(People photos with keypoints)
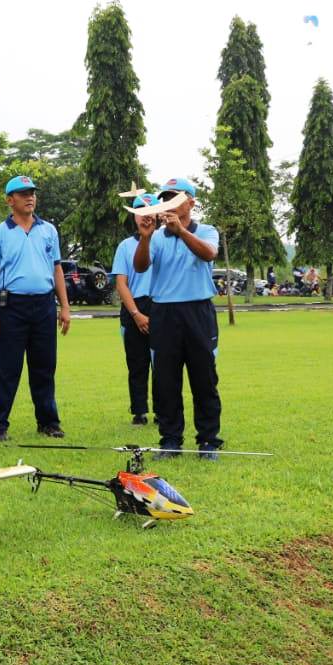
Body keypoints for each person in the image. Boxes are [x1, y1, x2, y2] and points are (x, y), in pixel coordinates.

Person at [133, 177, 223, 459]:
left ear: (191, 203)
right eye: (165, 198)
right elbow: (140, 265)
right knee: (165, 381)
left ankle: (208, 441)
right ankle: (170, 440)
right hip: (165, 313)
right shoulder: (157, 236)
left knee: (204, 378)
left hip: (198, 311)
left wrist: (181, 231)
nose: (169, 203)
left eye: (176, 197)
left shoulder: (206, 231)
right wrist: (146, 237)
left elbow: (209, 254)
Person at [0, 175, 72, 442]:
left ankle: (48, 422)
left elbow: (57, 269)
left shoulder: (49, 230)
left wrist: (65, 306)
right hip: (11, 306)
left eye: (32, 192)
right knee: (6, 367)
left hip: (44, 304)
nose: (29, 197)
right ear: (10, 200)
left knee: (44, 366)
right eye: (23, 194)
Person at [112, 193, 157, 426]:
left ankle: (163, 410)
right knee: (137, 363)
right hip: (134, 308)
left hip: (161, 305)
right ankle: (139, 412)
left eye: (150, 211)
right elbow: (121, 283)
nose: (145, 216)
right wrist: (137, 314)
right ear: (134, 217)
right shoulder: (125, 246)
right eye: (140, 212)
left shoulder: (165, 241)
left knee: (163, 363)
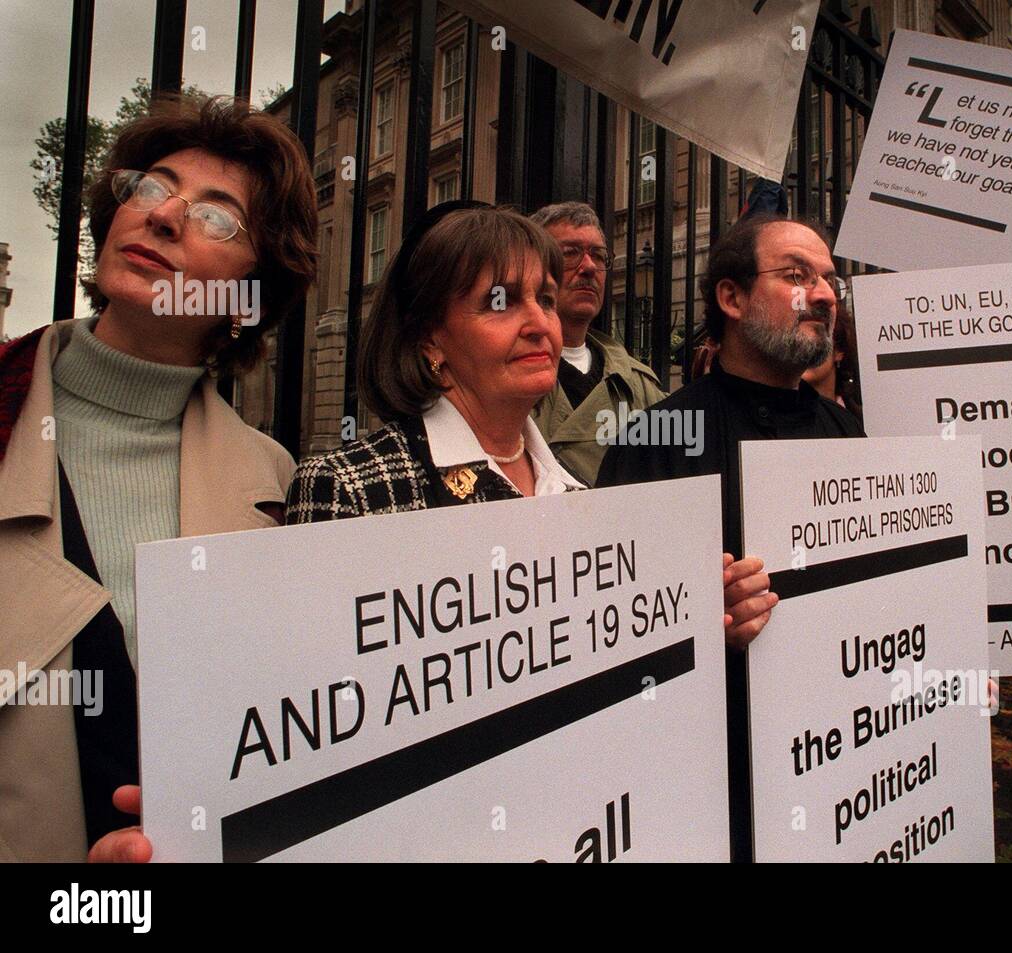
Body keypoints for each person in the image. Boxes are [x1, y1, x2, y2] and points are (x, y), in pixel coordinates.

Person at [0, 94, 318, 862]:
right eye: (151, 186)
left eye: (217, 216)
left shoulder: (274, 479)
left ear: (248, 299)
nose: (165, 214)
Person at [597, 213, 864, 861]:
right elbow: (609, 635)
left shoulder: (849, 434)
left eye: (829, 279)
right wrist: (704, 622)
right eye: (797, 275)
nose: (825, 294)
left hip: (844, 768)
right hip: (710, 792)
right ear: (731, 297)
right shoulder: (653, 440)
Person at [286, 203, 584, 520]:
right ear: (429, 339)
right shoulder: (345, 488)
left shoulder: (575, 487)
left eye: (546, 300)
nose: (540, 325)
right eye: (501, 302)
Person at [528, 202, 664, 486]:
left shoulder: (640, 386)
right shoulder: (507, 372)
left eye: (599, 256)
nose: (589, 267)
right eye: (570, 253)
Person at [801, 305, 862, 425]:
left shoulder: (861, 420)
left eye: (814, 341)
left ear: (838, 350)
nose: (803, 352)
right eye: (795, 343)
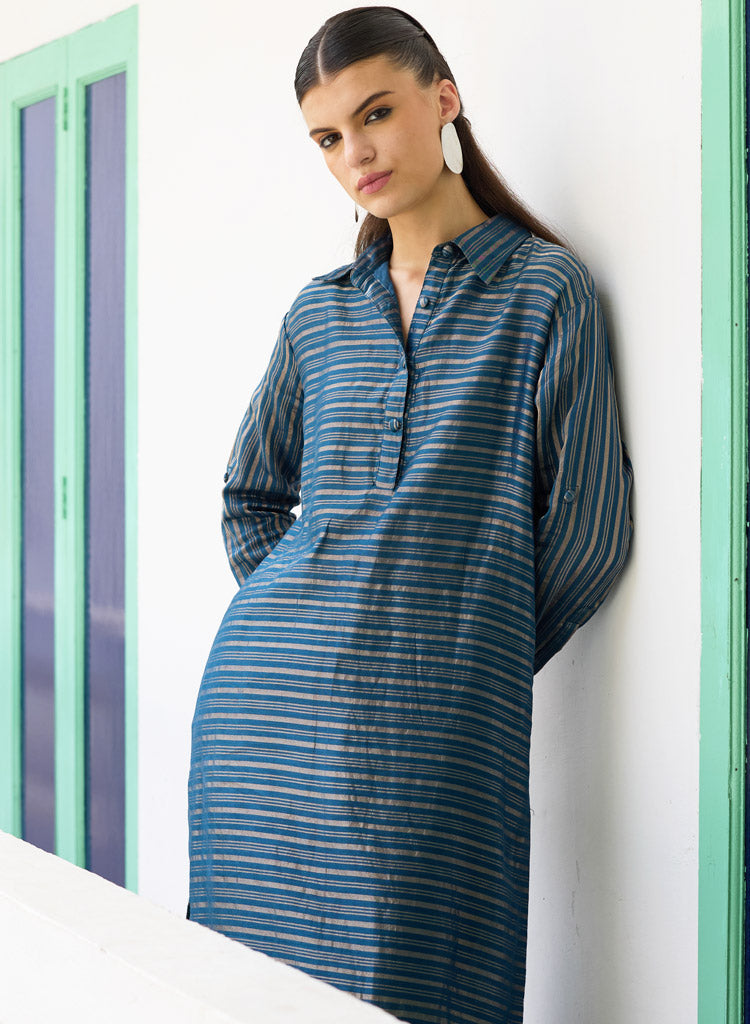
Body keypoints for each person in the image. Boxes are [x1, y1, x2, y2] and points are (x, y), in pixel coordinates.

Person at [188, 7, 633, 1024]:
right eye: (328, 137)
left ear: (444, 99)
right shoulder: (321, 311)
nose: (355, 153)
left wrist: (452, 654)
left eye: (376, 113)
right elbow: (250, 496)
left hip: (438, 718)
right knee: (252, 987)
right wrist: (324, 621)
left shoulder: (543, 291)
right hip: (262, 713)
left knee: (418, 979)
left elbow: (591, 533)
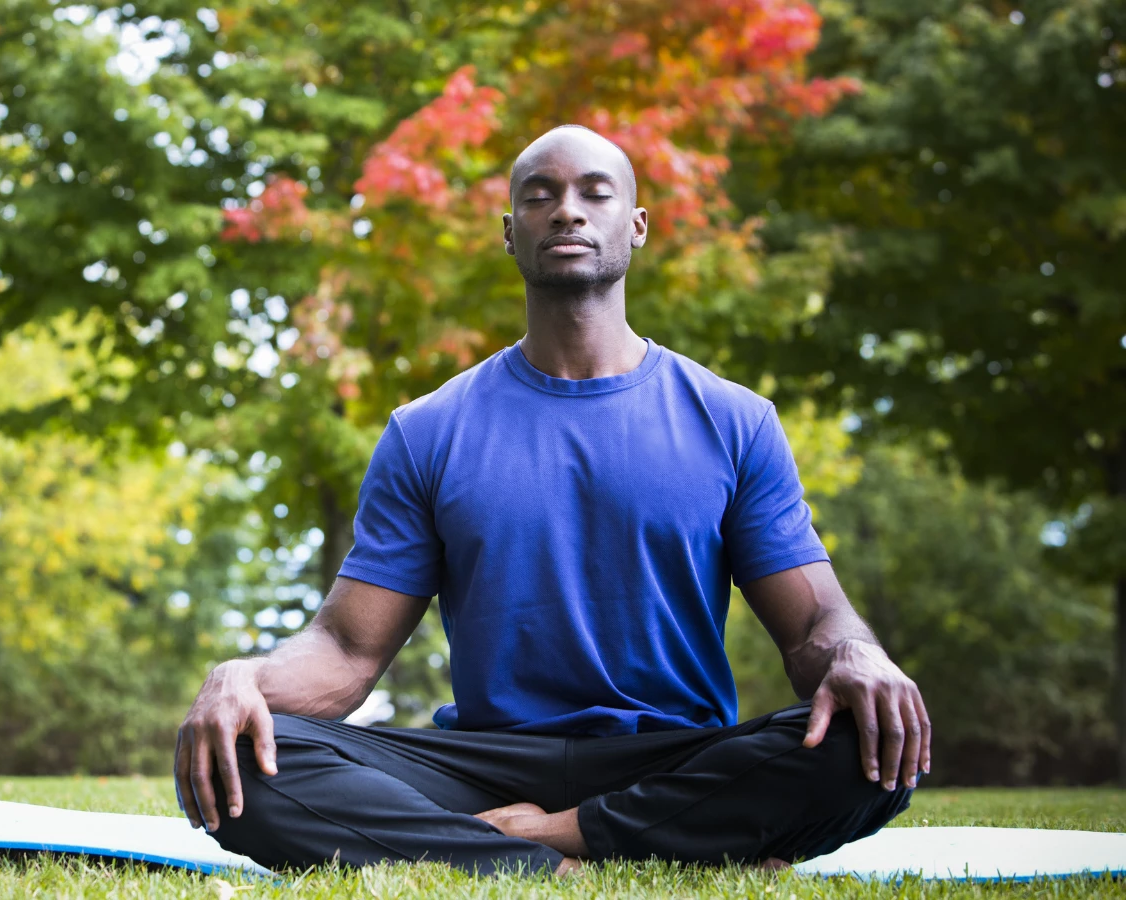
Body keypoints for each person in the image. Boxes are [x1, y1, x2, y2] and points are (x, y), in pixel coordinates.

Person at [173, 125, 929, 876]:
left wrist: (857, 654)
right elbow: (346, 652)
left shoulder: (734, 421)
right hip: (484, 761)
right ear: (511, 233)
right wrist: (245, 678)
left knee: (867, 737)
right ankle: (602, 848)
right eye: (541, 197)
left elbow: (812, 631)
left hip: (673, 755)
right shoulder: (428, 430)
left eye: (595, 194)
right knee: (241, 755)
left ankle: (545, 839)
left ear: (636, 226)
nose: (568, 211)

▶ Task objective:
An exact copy of the lines above from the one with "left elbow: (209, 254)" up to and including the one with "left shoulder: (640, 386)" is required; reproduce only those lines, omitting all pictures.

▶ Task result:
left elbow: (209, 254)
Person at [0, 175, 72, 442]:
left ankle: (48, 422)
left elbow: (57, 269)
left shoulder: (49, 230)
left wrist: (65, 306)
right hip: (11, 306)
left eye: (32, 192)
right knee: (6, 367)
left hip: (44, 304)
nose: (29, 197)
right ear: (10, 200)
left knee: (44, 366)
right eye: (23, 194)
Person at [112, 193, 157, 426]:
left ankle: (163, 410)
right knee: (137, 363)
right hip: (134, 308)
left hip: (161, 305)
right ankle: (139, 412)
left eye: (150, 211)
right elbow: (121, 283)
nose: (145, 216)
right wrist: (137, 314)
right ear: (134, 217)
right shoulder: (125, 246)
right eye: (140, 212)
left shoulder: (165, 241)
left knee: (163, 363)
Body keypoints for each person in the image. Boxes are [x1, y1, x2, y2] and points are (x, y), in pixel coordinates.

Person at [0, 94, 318, 862]:
right eye: (151, 186)
left eye: (217, 216)
left shoulder: (274, 479)
left ear: (248, 299)
nose: (165, 214)
Person at [597, 213, 864, 861]:
right elbow: (609, 635)
left shoulder: (849, 434)
left eye: (829, 279)
right wrist: (704, 622)
right eye: (797, 275)
nose: (825, 294)
left hip: (844, 768)
right hip: (710, 792)
right ear: (731, 297)
right shoulder: (653, 440)
Person at [286, 203, 584, 520]:
right ear: (429, 339)
right shoulder: (345, 488)
left shoulder: (575, 487)
left eye: (546, 300)
nose: (540, 325)
right eye: (501, 302)
Person at [528, 202, 664, 486]:
left shoulder: (640, 386)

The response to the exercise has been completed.